There was a moment of silence among all the poor souls stuck on that gondola ride.

Schlorp. Schlorp. Schlorp.

Noviko closed her eyes and sighed. The nausea had returned; the terrible swaying of the gondola in a sudden gust of wind, combined with that cursed schlorping, was throwing her guts into absolute disarray. But perhaps even that hideous sound could be meditative – the ancient masters of the Dao would have believed it so. And so she let it all wash over her, the swaying and the schlorping, and visualized the wise old vinegar tasters and their parables about the radical acceptance of the present moment.

The nausea remained, but her breakfast had subsided to a low bubbling in her gut. It seemed to her that even in that moment peace could be attained.

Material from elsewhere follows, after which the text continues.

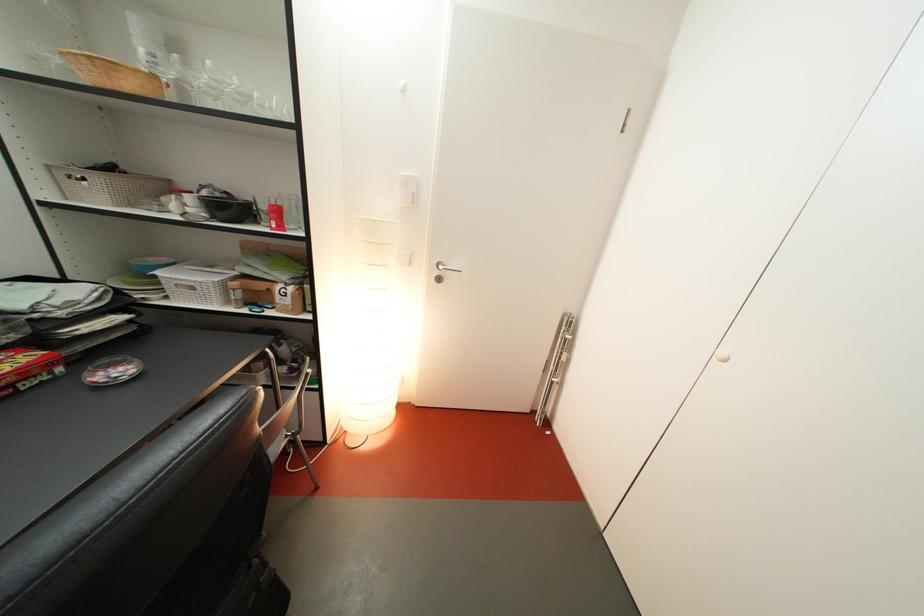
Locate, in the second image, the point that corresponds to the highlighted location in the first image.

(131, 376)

And then, the peace was broken by the sensation of a cold, squirming mass of translucent flesh slapping against Noviko’s face. Worse, its many spaghetti tentacles felt like forty hornets simultaneously ramming their stingers into her cheeks, nose, lips, and forehead. The agony was immediate and radiating, and all she could do was scream and claw the thing off of her face, throw it on the ground, and weep blind into her slimy, trembling hands.

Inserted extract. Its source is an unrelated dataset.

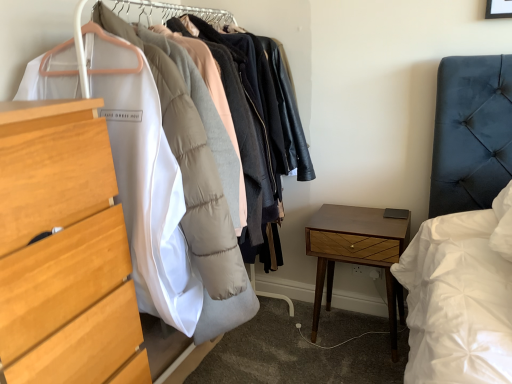
This screenshot has width=512, height=384. In order to click on vacant region below wooden nightstand at lower right (from a real-world perspective) in this screenshot , I will do [362, 327].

The girl near her was laughing. And then Noviko heard another SPLAT of jellyfish meeting face, along with the incoherent babbling of the old man. The girl screamed, Noviko screamed, everyone screamed.

“Quickly!” It was the voice of the biologist. “There’s only one thing to do, while we wait for the medical drones!”

“Anything! Ahhhh! It hurts!” Noviko cried.

“You have to let me pee on your face!” He shouted.

Such was the depth of her agony that she considered it. And then she heard the wailing sirens of a medical drone swarm.

“No thank you!” She declined. “I would rather die!”

And it was true. The shock and agony, however, had the unexpected result of banishing all traces of nausea from her body, and Noviko was someone who, if she had to choose between eternal queasiness or surface pain, would choose surface pain every time. No one ever had any fun with queasiness, after all, but pain could be developmental.

So, in her estimation, it was thus far a fairly decent (if weird) day!